* What is expected
Give the entries back exactly as they stand, but without pictures.
'''
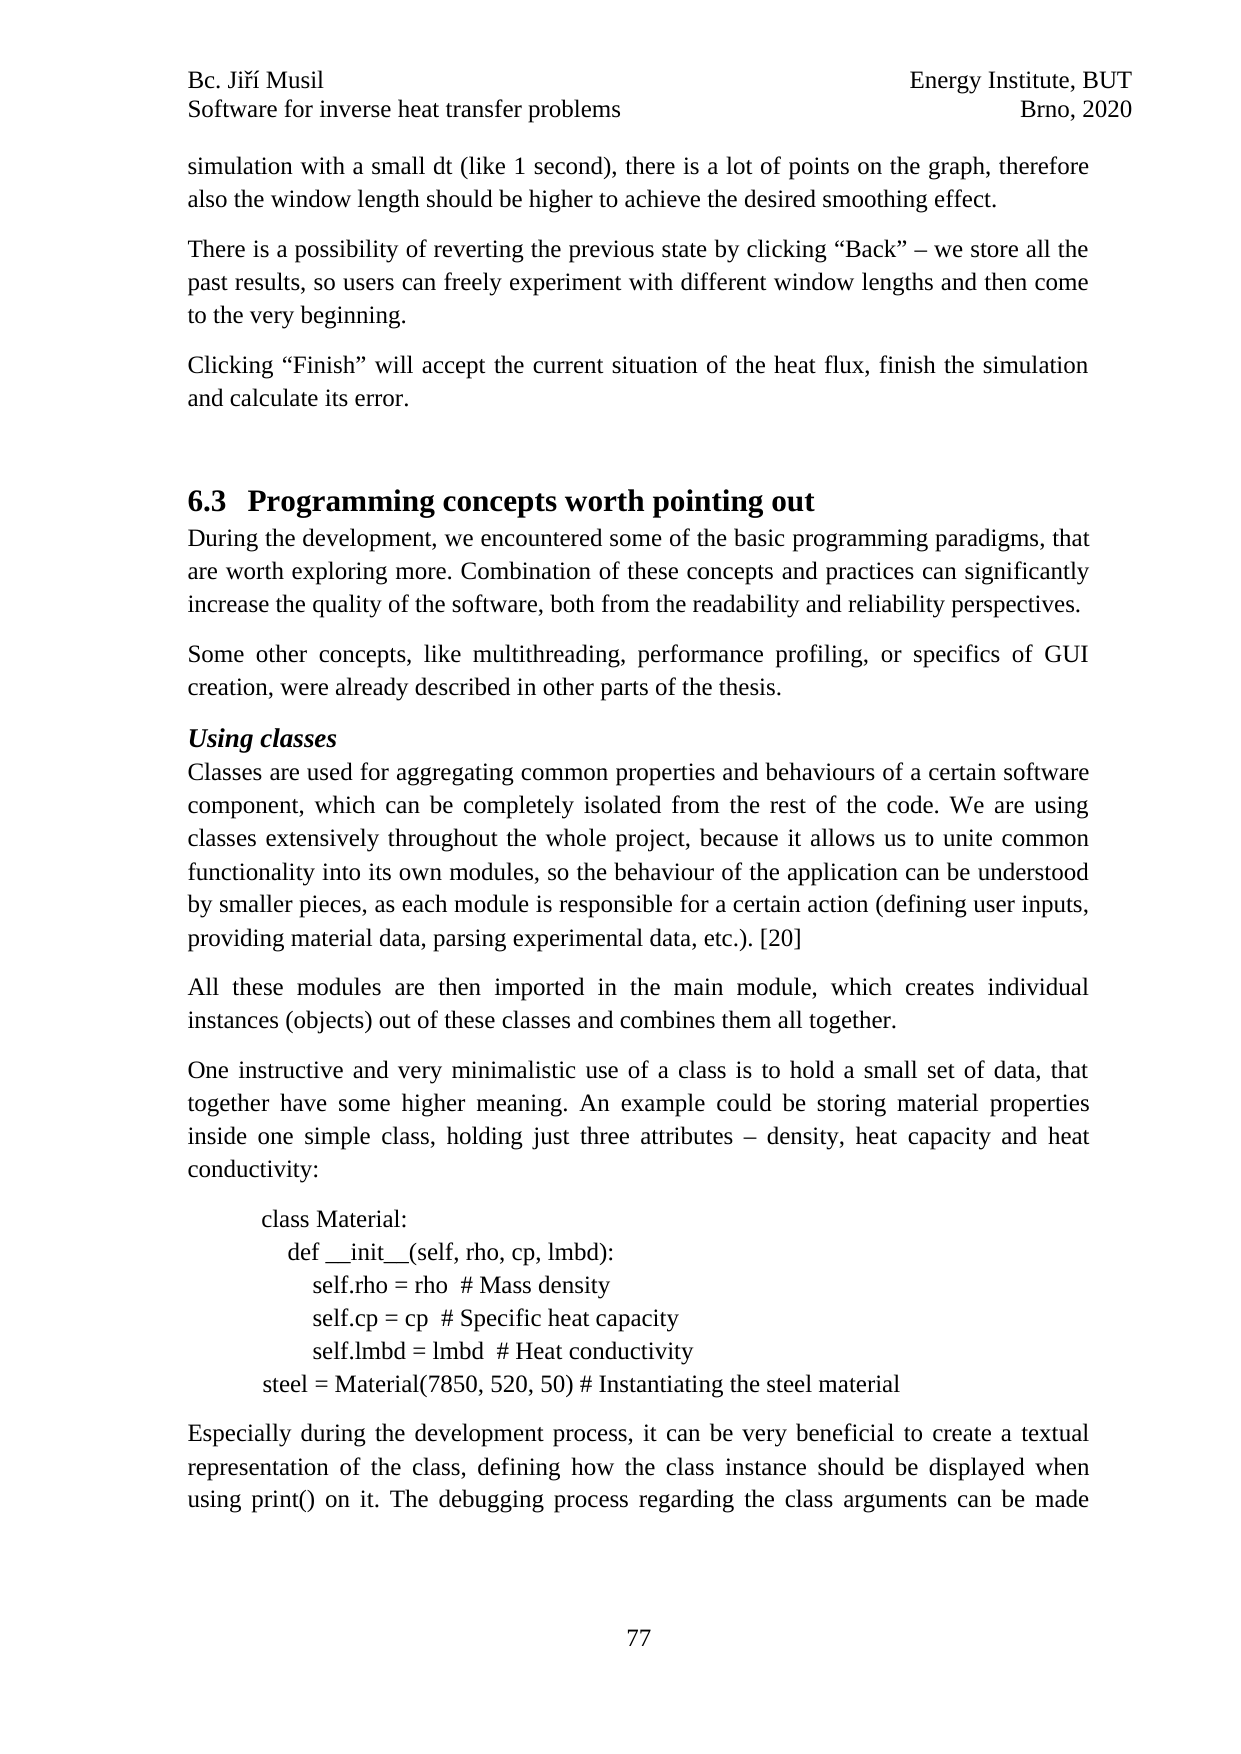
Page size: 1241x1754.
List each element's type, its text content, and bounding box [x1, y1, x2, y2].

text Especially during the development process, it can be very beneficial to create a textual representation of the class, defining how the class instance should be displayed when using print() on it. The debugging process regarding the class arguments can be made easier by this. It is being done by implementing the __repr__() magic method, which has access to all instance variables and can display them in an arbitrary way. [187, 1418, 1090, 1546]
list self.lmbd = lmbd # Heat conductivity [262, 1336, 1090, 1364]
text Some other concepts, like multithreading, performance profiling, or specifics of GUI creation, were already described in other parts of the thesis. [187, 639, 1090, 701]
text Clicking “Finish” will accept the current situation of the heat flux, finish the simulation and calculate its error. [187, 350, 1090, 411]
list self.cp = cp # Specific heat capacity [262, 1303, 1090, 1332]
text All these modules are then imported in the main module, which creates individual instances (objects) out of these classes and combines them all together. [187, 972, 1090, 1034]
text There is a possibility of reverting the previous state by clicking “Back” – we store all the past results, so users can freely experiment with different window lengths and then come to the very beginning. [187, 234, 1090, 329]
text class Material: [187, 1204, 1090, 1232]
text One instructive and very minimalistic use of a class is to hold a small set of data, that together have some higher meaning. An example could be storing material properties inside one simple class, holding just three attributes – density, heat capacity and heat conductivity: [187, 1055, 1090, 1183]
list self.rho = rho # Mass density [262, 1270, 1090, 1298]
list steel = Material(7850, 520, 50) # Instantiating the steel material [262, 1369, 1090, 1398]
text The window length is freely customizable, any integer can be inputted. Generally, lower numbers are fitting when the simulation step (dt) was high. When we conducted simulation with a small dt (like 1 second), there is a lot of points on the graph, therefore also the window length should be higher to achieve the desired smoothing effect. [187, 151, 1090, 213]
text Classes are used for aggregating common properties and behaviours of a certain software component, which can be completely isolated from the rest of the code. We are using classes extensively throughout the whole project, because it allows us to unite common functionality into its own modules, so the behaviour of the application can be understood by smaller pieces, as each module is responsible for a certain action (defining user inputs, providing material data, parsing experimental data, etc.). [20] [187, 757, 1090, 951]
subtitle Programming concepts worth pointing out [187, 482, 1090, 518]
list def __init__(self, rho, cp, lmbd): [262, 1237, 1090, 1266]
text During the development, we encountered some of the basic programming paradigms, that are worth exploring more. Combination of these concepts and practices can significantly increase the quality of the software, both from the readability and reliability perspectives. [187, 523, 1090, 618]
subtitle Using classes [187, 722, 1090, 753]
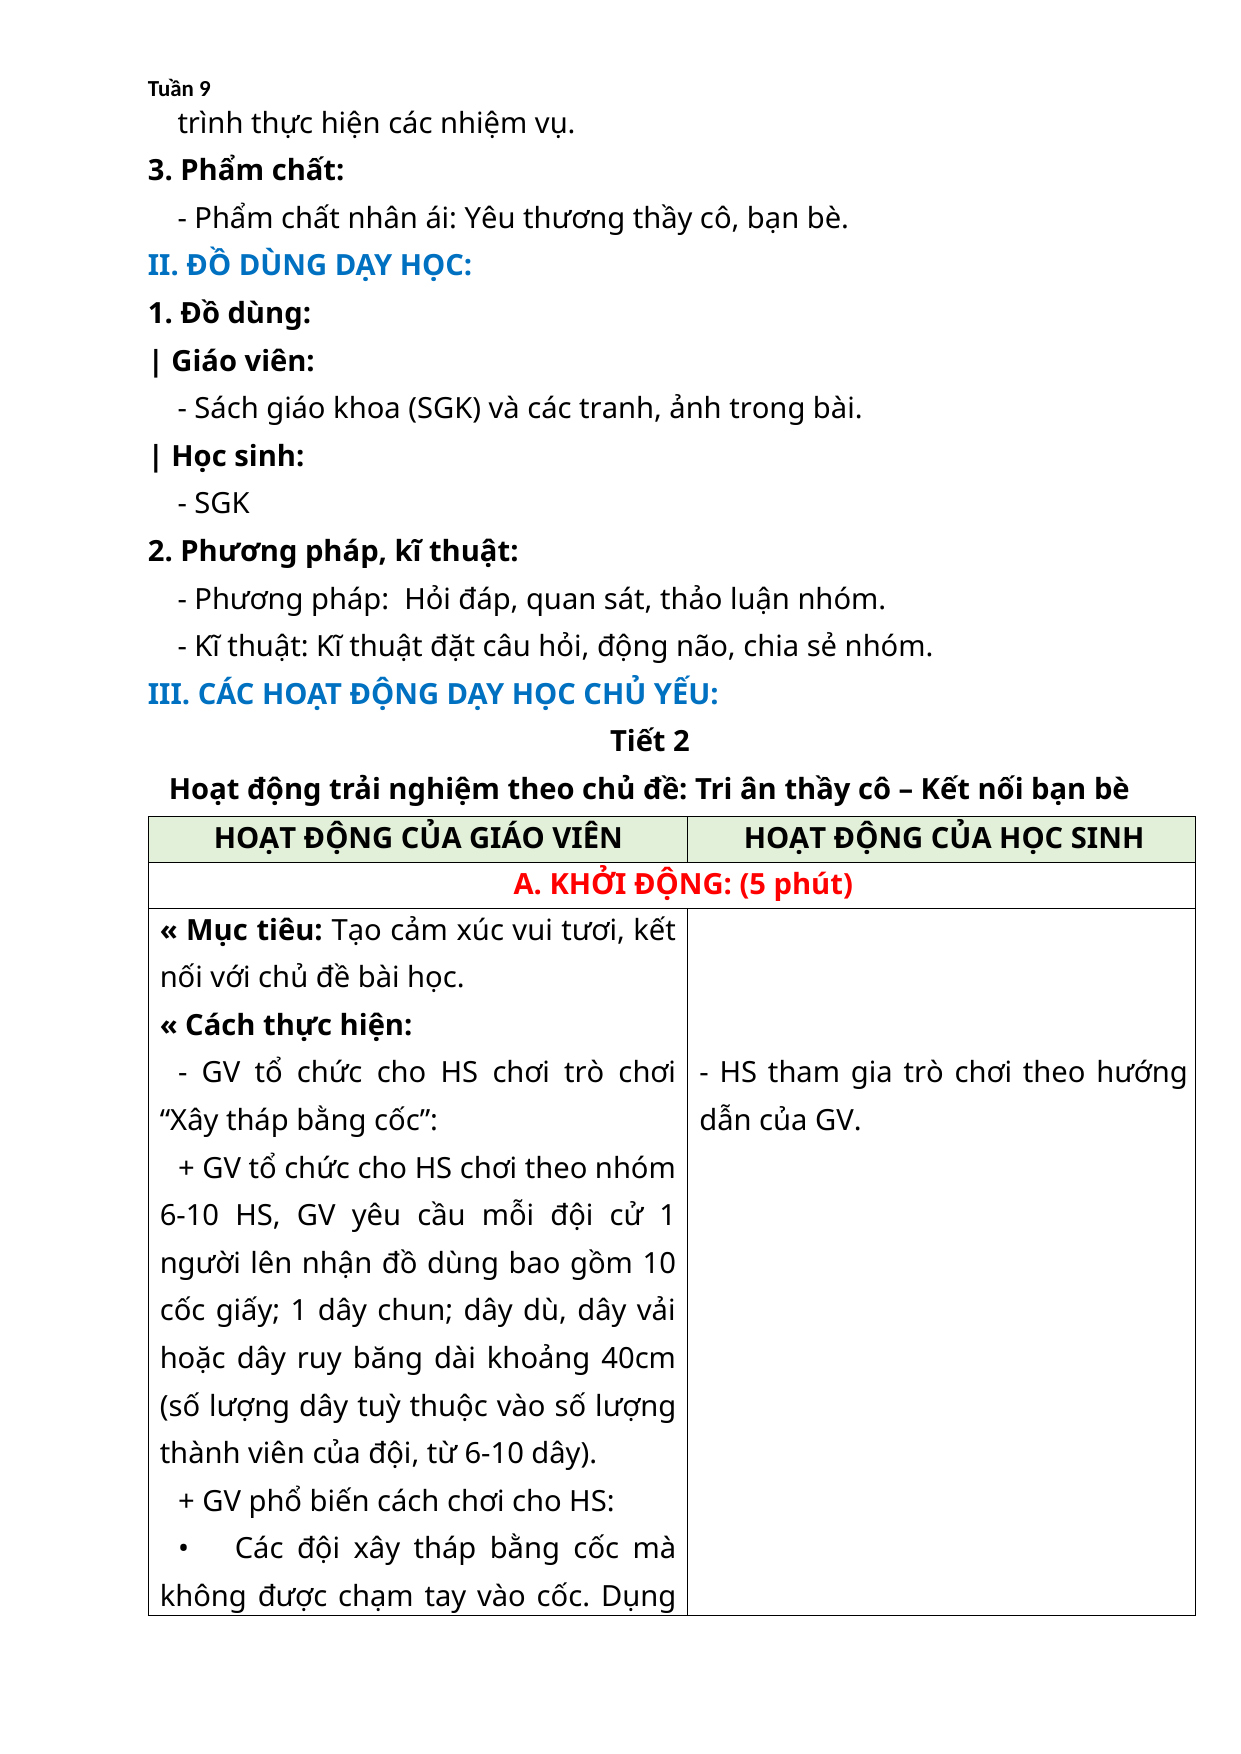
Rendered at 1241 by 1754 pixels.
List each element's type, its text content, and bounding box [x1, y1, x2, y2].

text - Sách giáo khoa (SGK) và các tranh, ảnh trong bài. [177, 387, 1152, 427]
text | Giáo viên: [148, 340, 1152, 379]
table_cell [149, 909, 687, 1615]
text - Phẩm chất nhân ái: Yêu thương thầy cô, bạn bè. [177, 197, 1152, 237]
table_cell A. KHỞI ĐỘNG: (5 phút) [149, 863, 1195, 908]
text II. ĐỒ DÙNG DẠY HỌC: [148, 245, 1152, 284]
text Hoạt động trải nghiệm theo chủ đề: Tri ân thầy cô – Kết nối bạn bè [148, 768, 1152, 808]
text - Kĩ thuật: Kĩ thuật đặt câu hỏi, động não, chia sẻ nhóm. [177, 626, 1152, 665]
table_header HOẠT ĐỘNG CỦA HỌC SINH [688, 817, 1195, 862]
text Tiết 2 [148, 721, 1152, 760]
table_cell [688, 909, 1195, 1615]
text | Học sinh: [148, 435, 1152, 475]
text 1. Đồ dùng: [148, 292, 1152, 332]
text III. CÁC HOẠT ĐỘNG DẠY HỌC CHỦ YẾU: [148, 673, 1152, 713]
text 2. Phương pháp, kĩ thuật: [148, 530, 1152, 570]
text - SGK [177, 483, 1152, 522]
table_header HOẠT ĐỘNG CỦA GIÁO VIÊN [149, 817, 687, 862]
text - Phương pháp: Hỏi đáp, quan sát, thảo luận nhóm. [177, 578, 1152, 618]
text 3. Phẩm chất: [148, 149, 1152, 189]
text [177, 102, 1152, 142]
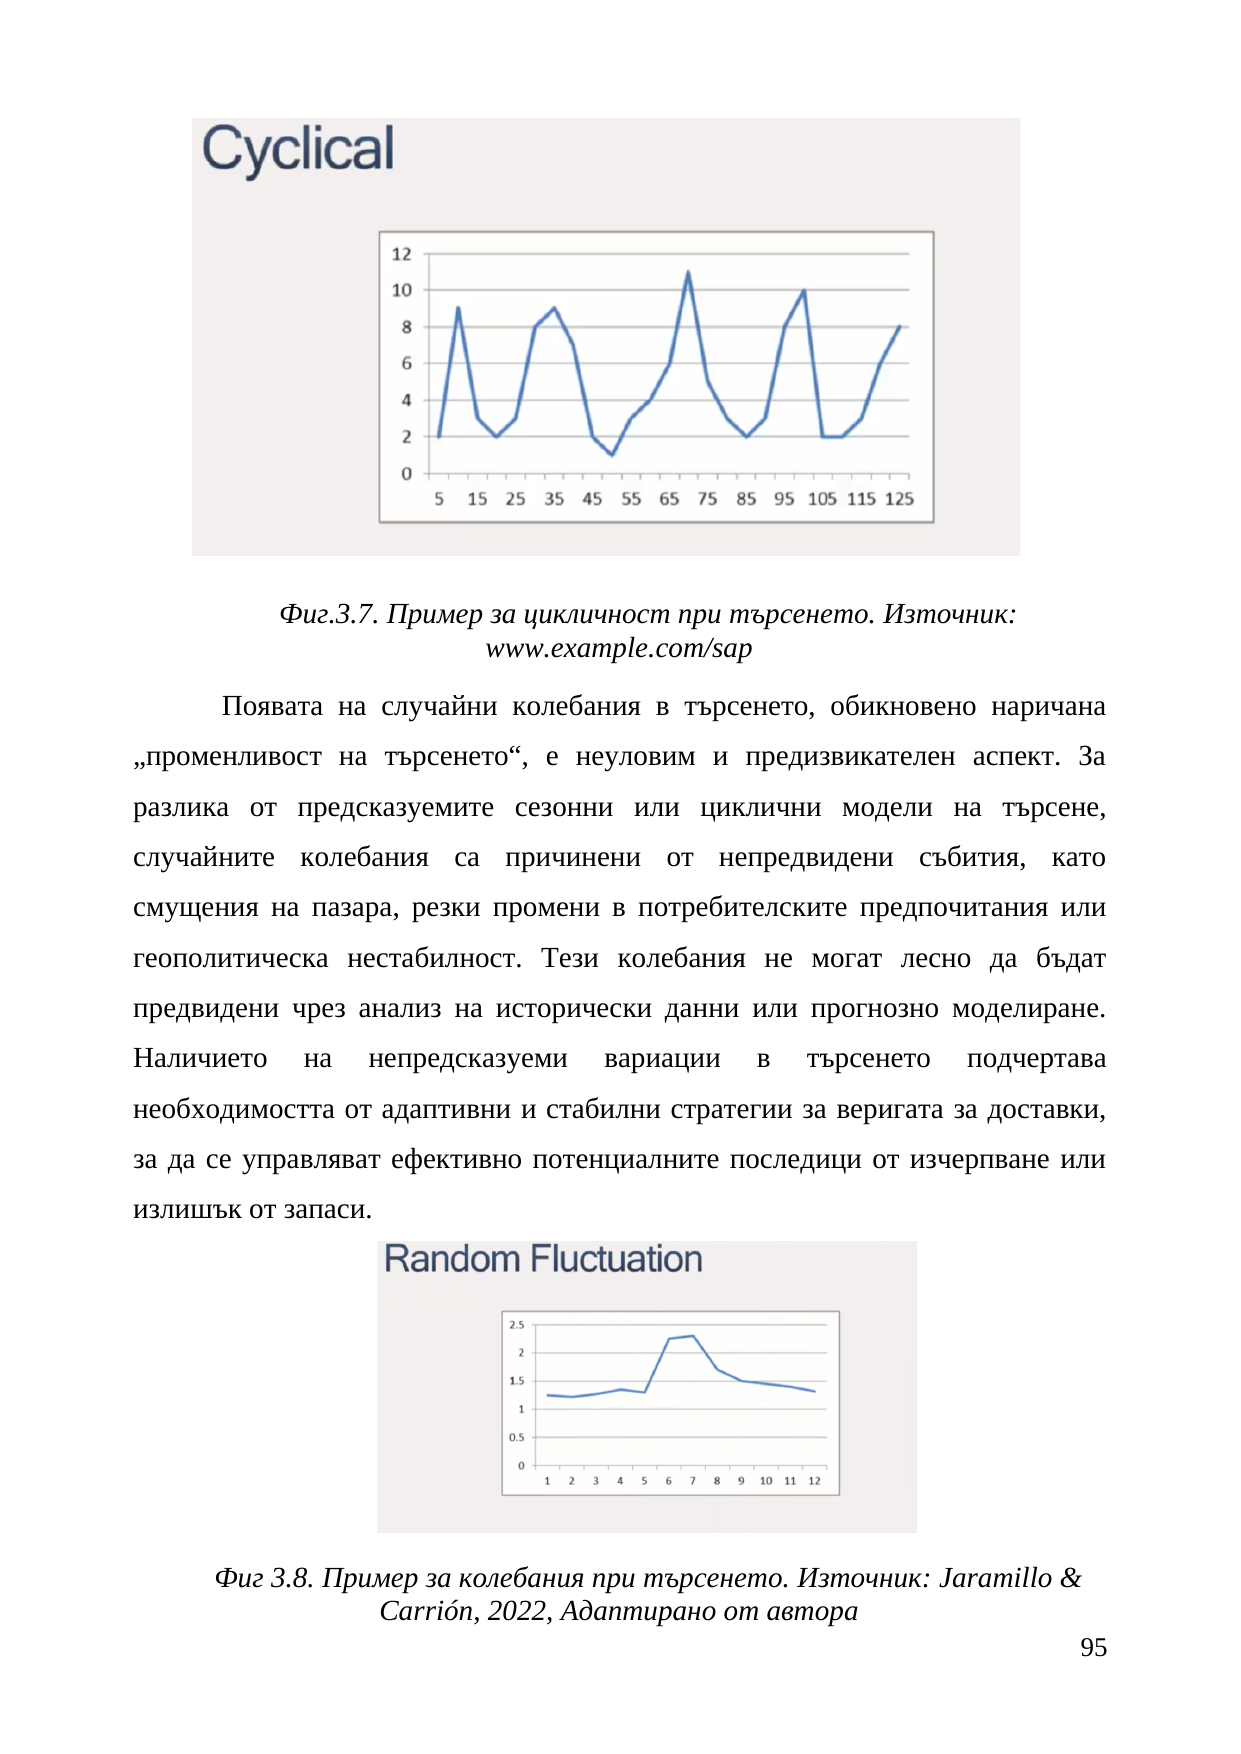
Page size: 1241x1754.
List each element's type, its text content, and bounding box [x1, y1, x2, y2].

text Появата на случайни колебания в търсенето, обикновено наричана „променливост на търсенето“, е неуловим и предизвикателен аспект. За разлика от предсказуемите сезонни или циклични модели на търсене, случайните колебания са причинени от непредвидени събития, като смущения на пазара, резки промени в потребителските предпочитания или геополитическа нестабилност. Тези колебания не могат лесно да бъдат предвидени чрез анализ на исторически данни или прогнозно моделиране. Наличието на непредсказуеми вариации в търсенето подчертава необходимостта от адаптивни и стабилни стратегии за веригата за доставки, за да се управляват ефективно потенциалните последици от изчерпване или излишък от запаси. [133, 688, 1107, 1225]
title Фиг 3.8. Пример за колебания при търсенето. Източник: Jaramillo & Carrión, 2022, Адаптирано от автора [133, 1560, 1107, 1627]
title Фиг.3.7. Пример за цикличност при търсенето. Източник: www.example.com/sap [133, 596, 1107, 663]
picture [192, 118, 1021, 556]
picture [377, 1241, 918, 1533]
'''
* Response below
Page size: 1241x1754.
List each element's type, its text content, and bounding box [x1, y1, x2, y2].

text Especially during the development process, it can be very beneficial to create a textual representation of the class, defining how the class instance should be displayed when using print() on it. The debugging process regarding the class arguments can be made easier by this. It is being done by implementing the __repr__() magic method, which has access to all instance variables and can display them in an arbitrary way. [187, 1418, 1090, 1546]
list self.lmbd = lmbd # Heat conductivity [262, 1336, 1090, 1364]
text Some other concepts, like multithreading, performance profiling, or specifics of GUI creation, were already described in other parts of the thesis. [187, 639, 1090, 701]
text Clicking “Finish” will accept the current situation of the heat flux, finish the simulation and calculate its error. [187, 350, 1090, 411]
list self.cp = cp # Specific heat capacity [262, 1303, 1090, 1332]
text All these modules are then imported in the main module, which creates individual instances (objects) out of these classes and combines them all together. [187, 972, 1090, 1034]
text There is a possibility of reverting the previous state by clicking “Back” – we store all the past results, so users can freely experiment with different window lengths and then come to the very beginning. [187, 234, 1090, 329]
text class Material: [187, 1204, 1090, 1232]
text One instructive and very minimalistic use of a class is to hold a small set of data, that together have some higher meaning. An example could be storing material properties inside one simple class, holding just three attributes – density, heat capacity and heat conductivity: [187, 1055, 1090, 1183]
list self.rho = rho # Mass density [262, 1270, 1090, 1298]
list steel = Material(7850, 520, 50) # Instantiating the steel material [262, 1369, 1090, 1398]
text The window length is freely customizable, any integer can be inputted. Generally, lower numbers are fitting when the simulation step (dt) was high. When we conducted simulation with a small dt (like 1 second), there is a lot of points on the graph, therefore also the window length should be higher to achieve the desired smoothing effect. [187, 151, 1090, 213]
text Classes are used for aggregating common properties and behaviours of a certain software component, which can be completely isolated from the rest of the code. We are using classes extensively throughout the whole project, because it allows us to unite common functionality into its own modules, so the behaviour of the application can be understood by smaller pieces, as each module is responsible for a certain action (defining user inputs, providing material data, parsing experimental data, etc.). [20] [187, 757, 1090, 951]
subtitle Programming concepts worth pointing out [187, 482, 1090, 518]
list def __init__(self, rho, cp, lmbd): [262, 1237, 1090, 1266]
text During the development, we encountered some of the basic programming paradigms, that are worth exploring more. Combination of these concepts and practices can significantly increase the quality of the software, both from the readability and reliability perspectives. [187, 523, 1090, 618]
subtitle Using classes [187, 722, 1090, 753]
Rendered at 1241 by 1754 pixels.
List each element's type, its text content, and bounding box [x1, y1, x2, y2].

text - Sách giáo khoa (SGK) và các tranh, ảnh trong bài. [177, 387, 1152, 427]
text | Giáo viên: [148, 340, 1152, 379]
table_cell [149, 909, 687, 1615]
text - Phẩm chất nhân ái: Yêu thương thầy cô, bạn bè. [177, 197, 1152, 237]
table_cell A. KHỞI ĐỘNG: (5 phút) [149, 863, 1195, 908]
text II. ĐỒ DÙNG DẠY HỌC: [148, 245, 1152, 284]
text Hoạt động trải nghiệm theo chủ đề: Tri ân thầy cô – Kết nối bạn bè [148, 768, 1152, 808]
text - Kĩ thuật: Kĩ thuật đặt câu hỏi, động não, chia sẻ nhóm. [177, 626, 1152, 665]
table_header HOẠT ĐỘNG CỦA HỌC SINH [688, 817, 1195, 862]
text Tiết 2 [148, 721, 1152, 760]
table_cell [688, 909, 1195, 1615]
text | Học sinh: [148, 435, 1152, 475]
text 1. Đồ dùng: [148, 292, 1152, 332]
text III. CÁC HOẠT ĐỘNG DẠY HỌC CHỦ YẾU: [148, 673, 1152, 713]
text 2. Phương pháp, kĩ thuật: [148, 530, 1152, 570]
text - SGK [177, 483, 1152, 522]
table_header HOẠT ĐỘNG CỦA GIÁO VIÊN [149, 817, 687, 862]
text - Phương pháp: Hỏi đáp, quan sát, thảo luận nhóm. [177, 578, 1152, 618]
text 3. Phẩm chất: [148, 149, 1152, 189]
text [177, 102, 1152, 142]
Page size: 1241x1754.
List each element's type, its text content, and bounding box [x1, y1, x2, y2].

text Появата на случайни колебания в търсенето, обикновено наричана „променливост на търсенето“, е неуловим и предизвикателен аспект. За разлика от предсказуемите сезонни или циклични модели на търсене, случайните колебания са причинени от непредвидени събития, като смущения на пазара, резки промени в потребителските предпочитания или геополитическа нестабилност. Тези колебания не могат лесно да бъдат предвидени чрез анализ на исторически данни или прогнозно моделиране. Наличието на непредсказуеми вариации в търсенето подчертава необходимостта от адаптивни и стабилни стратегии за веригата за доставки, за да се управляват ефективно потенциалните последици от изчерпване или излишък от запаси. [133, 688, 1107, 1225]
title Фиг 3.8. Пример за колебания при търсенето. Източник: Jaramillo & Carrión, 2022, Адаптирано от автора [133, 1560, 1107, 1627]
title Фиг.3.7. Пример за цикличност при търсенето. Източник: www.example.com/sap [133, 596, 1107, 663]
picture [192, 118, 1021, 556]
picture [377, 1241, 918, 1533]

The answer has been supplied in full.